First Amendment Timeline: 21st Century

33

“Congress shall make no law respecting an establishment of religion, or prohibiting the free exercise thereof; or abridging the freedom of speech, or of the press; or the right of the people peaceably to assemble, and to petition the Government for a redress of grievances.” – The First Amendment to the U.S. Constitution

First Amendment Timeline: 21st Century

2001
The U.S. Supreme rules in Bartnicki v. Vopper that a federal law prohibiting the publication of illegally intercepted wire communications violates the First Amendment rights of those who published the communications, though they were not the ones who intercepted them. The Court reasoned that application of the law to the defendants in this case “implicates the core provision of the First Amendment because it imposes sanctions on the publication of truthful information of public concern.”

 

2002
The U.S. Supreme Court rules in Republican Party of Minnesota v.
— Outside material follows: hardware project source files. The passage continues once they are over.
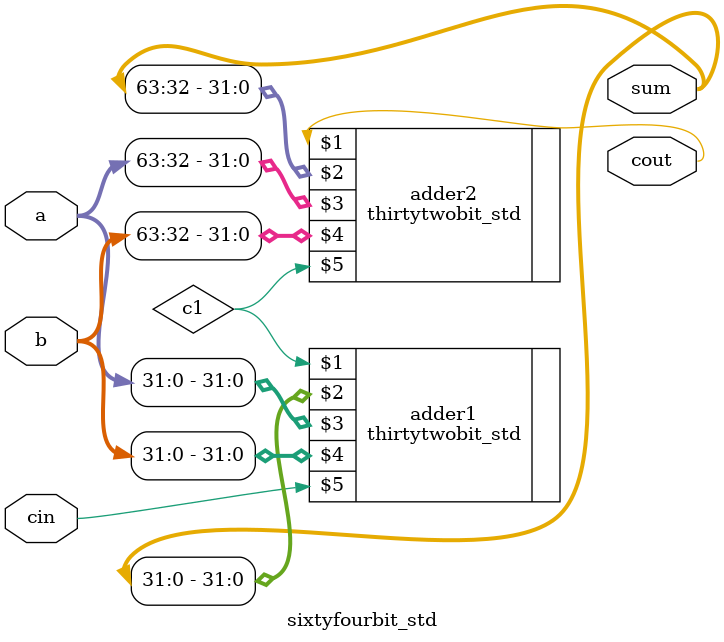
<source format=v>
module sixtyfourbit_std (cout, sum, a, b, cin);

output cout;
output [63:0]sum;
input [63:0]a;
input [63:0]b;
input cin;

wire c1;

thirtytwobit_std adder1 (c1, sum[31:0], a[31:0], b[31:0], cin);
thirtytwobit_std adder2 (cout, sum[63:32], a[63:32], b[63:32], c1);

endmodule
</source>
White that a provision prohibiting judicial candidates from announcing their views on disputed legal or political issues violates the First Amendment.

 

2002
The U.S. Supreme Court upholds a Cleveland school-voucher program in Zelman v. Simmons-Harris. Challengers to the program asserted that it amounted to government support of parochial schools, and thus violated the establishment clause. The Court majority emphasized that the program was neutral and gave direct aid to parents, not schools.

 

2003
The U.S. Supreme Court rejects constitutional challenges (including one based on the First Amendment) to the Copyright Term Extension Act, which extended the copyright protection term by 20 years. The Court reasoned in Eldred v. Ashcroft that copyright law already has built-in First Amendment protections in the fair-use doctrine and the expression-idea dichotomy principle (providing that copyright protects expressions, not ideas).

 

2003
The U.S. Supreme rules in Virginia v. Black that a state law banning cross-burning largely passes constitutional muster. The Court reasons that many cross-burnings are so intimidating that they constitute true threats. The Court invalidates a part of the Virginia law that presumed that all cross-burnings were done with an intent to intimidate.

 

2003
The U.S. Supreme Court upholds the Children’s Internet Protection Act in United States v. American Library Association, Inc. The law requires public libraries and public schools to install filtering software on computers to receive federal funding.

 

2003
The U.S. Supreme Court upholds the vast majority of the federal campaign-finance law, the Bipartisan Campaign Reform Act, against First Amendment challenge in McConnell v. Federal Election Commission.

 

2004
The U.S. Supreme Court upholds a lower court’s preliminary injunction preventing enforcement of the Child Online Protection Act. The Court reasons in Ashcroft v. ACLU II that “filtering software is an alternative that is less restrictive than COPA, and, in addition, likely more effective as a means of restricting children’s access to materials harmful to them.”

 

2005
The U.S. Supreme Court rejects a First Amendment-based challenge to a government program that called for mandatory assessments from beef producers to fund generic advertising. The Court in Johanns v. Livestock Marketing Association said the program constituted government speech and, thus, was immune from First Amendment scrutiny.

 

2005
The U.S. Supreme Court rules in Cutter v. Wilkinson that the Religious Land Use and Institutionalized Persons Act does not violate the establishment clause in the prison context.

 

2005
The U.S. Supreme Court decides two Ten Commandments cases, Van Orden v. Perry and McCreary County, Ky. v. ACLU of Kentucky. The Court upholds the placement of a monument in a Texas park in Van Orden but rejects the placement of a Ten Commandments plaque in a Kentucky courthouse. Justice Stephen Breyer is the key swing vote in both 5-4 decisions.

 

2007
In Morse v. Frederick, the U.S. Supreme Court rules that principal Deborah Morse did not violate the First Amendment rights of high school student Joseph Frederick when she punished him for displaying a “Bong Hits 4 Jesus” banner on a public street directly across from his school while the Winter Olympic Torch Relay passed through Juneau, Alaska. The Court creates a “drug speech” exception to the Court’s landmark student-speech case, Tinker v. Des Moines Independent Community School District.

 

2010
In Citizens United v. FEC, the U.S. Supreme Court decides that limitations on corporate spending in elections, including political ads or so-called “electioneering communications,” violate First Amendment political free-speech rights. Corporations may spend unlimited amounts to support a candidate although direct contributions to candidates by corporations are still prohibited.